(Saved data entries)
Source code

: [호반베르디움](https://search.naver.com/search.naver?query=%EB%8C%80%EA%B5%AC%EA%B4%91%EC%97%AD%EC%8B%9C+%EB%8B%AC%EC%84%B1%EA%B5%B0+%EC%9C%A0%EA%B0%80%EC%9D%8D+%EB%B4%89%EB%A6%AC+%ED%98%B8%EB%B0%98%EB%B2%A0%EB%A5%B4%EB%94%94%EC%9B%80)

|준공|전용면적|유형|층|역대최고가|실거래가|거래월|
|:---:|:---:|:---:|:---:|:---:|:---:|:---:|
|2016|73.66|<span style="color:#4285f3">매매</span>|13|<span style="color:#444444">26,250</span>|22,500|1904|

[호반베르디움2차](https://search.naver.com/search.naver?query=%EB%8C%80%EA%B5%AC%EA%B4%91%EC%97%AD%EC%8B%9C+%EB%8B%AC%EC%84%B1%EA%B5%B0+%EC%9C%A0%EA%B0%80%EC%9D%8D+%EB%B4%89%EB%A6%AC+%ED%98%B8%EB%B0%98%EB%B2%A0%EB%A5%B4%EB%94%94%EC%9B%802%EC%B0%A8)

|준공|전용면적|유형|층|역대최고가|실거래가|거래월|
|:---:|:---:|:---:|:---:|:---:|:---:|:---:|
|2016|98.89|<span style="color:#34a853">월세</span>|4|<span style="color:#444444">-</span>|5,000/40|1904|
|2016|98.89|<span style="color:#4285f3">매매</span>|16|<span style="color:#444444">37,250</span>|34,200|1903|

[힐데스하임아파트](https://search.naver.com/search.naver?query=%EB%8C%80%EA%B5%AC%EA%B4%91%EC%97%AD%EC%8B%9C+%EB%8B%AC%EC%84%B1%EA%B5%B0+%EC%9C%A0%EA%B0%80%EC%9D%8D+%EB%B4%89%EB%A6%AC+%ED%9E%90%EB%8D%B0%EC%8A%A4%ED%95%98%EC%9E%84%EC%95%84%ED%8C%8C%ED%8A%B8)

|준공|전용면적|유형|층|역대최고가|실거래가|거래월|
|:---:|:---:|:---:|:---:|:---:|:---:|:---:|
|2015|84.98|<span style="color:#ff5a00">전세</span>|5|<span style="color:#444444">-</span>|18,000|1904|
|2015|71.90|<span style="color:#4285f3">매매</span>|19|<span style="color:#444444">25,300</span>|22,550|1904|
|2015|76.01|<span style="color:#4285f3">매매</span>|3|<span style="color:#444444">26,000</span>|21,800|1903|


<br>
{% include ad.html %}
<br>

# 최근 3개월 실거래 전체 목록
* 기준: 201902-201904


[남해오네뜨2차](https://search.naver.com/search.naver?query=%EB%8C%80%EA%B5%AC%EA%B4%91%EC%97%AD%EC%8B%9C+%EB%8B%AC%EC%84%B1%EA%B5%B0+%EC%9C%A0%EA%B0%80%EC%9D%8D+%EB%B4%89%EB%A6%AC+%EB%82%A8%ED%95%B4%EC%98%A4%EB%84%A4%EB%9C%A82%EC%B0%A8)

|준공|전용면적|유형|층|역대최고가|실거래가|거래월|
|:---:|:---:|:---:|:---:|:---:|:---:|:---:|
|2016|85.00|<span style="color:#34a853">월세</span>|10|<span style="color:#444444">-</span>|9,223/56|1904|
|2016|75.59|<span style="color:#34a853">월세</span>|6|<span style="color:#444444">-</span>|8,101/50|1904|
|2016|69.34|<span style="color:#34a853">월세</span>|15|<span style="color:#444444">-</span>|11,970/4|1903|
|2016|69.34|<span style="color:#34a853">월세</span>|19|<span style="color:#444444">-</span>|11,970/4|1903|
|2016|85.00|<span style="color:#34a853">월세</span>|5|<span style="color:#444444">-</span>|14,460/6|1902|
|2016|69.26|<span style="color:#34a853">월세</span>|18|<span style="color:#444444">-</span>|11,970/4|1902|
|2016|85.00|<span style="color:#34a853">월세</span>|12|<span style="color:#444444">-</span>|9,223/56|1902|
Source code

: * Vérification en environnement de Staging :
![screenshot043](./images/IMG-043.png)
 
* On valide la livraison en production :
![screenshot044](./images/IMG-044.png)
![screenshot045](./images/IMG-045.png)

* **WORK REQUIRED**
Please reproduce every line of all the records above, without changing anything.

* **RESPONSE BOX**
Source code

: [호반베르디움](https://search.naver.com/search.naver?query=%EB%8C%80%EA%B5%AC%EA%B4%91%EC%97%AD%EC%8B%9C+%EB%8B%AC%EC%84%B1%EA%B5%B0+%EC%9C%A0%EA%B0%80%EC%9D%8D+%EB%B4%89%EB%A6%AC+%ED%98%B8%EB%B0%98%EB%B2%A0%EB%A5%B4%EB%94%94%EC%9B%80)

|준공|전용면적|유형|층|역대최고가|실거래가|거래월|
|:---:|:---:|:---:|:---:|:---:|:---:|:---:|
|2016|73.66|<span style="color:#4285f3">매매</span>|13|<span style="color:#444444">26,250</span>|22,500|1904|

[호반베르디움2차](https://search.naver.com/search.naver?query=%EB%8C%80%EA%B5%AC%EA%B4%91%EC%97%AD%EC%8B%9C+%EB%8B%AC%EC%84%B1%EA%B5%B0+%EC%9C%A0%EA%B0%80%EC%9D%8D+%EB%B4%89%EB%A6%AC+%ED%98%B8%EB%B0%98%EB%B2%A0%EB%A5%B4%EB%94%94%EC%9B%802%EC%B0%A8)

|준공|전용면적|유형|층|역대최고가|실거래가|거래월|
|:---:|:---:|:---:|:---:|:---:|:---:|:---:|
|2016|98.89|<span style="color:#34a853">월세</span>|4|<span style="color:#444444">-</span>|5,000/40|1904|
|2016|98.89|<span style="color:#4285f3">매매</span>|16|<span style="color:#444444">37,250</span>|34,200|1903|

[힐데스하임아파트](https://search.naver.com/search.naver?query=%EB%8C%80%EA%B5%AC%EA%B4%91%EC%97%AD%EC%8B%9C+%EB%8B%AC%EC%84%B1%EA%B5%B0+%EC%9C%A0%EA%B0%80%EC%9D%8D+%EB%B4%89%EB%A6%AC+%ED%9E%90%EB%8D%B0%EC%8A%A4%ED%95%98%EC%9E%84%EC%95%84%ED%8C%8C%ED%8A%B8)

|준공|전용면적|유형|층|역대최고가|실거래가|거래월|
|:---:|:---:|:---:|:---:|:---:|:---:|:---:|
|2015|84.98|<span style="color:#ff5a00">전세</span>|5|<span style="color:#444444">-</span>|18,000|1904|
|2015|71.90|<span style="color:#4285f3">매매</span>|19|<span style="color:#444444">25,300</span>|22,550|1904|
|2015|76.01|<span style="color:#4285f3">매매</span>|3|<span style="color:#444444">26,000</span>|21,800|1903|


<br>
{% include ad.html %}
<br>

# 최근 3개월 실거래 전체 목록
* 기준: 201902-201904


[남해오네뜨2차](https://search.naver.com/search.naver?query=%EB%8C%80%EA%B5%AC%EA%B4%91%EC%97%AD%EC%8B%9C+%EB%8B%AC%EC%84%B1%EA%B5%B0+%EC%9C%A0%EA%B0%80%EC%9D%8D+%EB%B4%89%EB%A6%AC+%EB%82%A8%ED%95%B4%EC%98%A4%EB%84%A4%EB%9C%A82%EC%B0%A8)

|준공|전용면적|유형|층|역대최고가|실거래가|거래월|
|:---:|:---:|:---:|:---:|:---:|:---:|:---:|
|2016|85.00|<span style="color:#34a853">월세</span>|10|<span style="color:#444444">-</span>|9,223/56|1904|
|2016|75.59|<span style="color:#34a853">월세</span>|6|<span style="color:#444444">-</span>|8,101/50|1904|
|2016|69.34|<span style="color:#34a853">월세</span>|15|<span style="color:#444444">-</span>|11,970/4|1903|
|2016|69.34|<span style="color:#34a853">월세</span>|19|<span style="color:#444444">-</span>|11,970/4|1903|
|2016|85.00|<span style="color:#34a853">월세</span>|5|<span style="color:#444444">-</span>|14,460/6|1902|
|2016|69.26|<span style="color:#34a853">월세</span>|18|<span style="color:#444444">-</span>|11,970/4|1902|
|2016|85.00|<span style="color:#34a853">월세</span>|12|<span style="color:#444444">-</span>|9,223/56|1902|
Source code

: * Vérification en environnement de Staging :
![screenshot043](./images/IMG-043.png)
 
* On valide la livraison en production :
![screenshot044](./images/IMG-044.png)
![screenshot045](./images/IMG-045.png)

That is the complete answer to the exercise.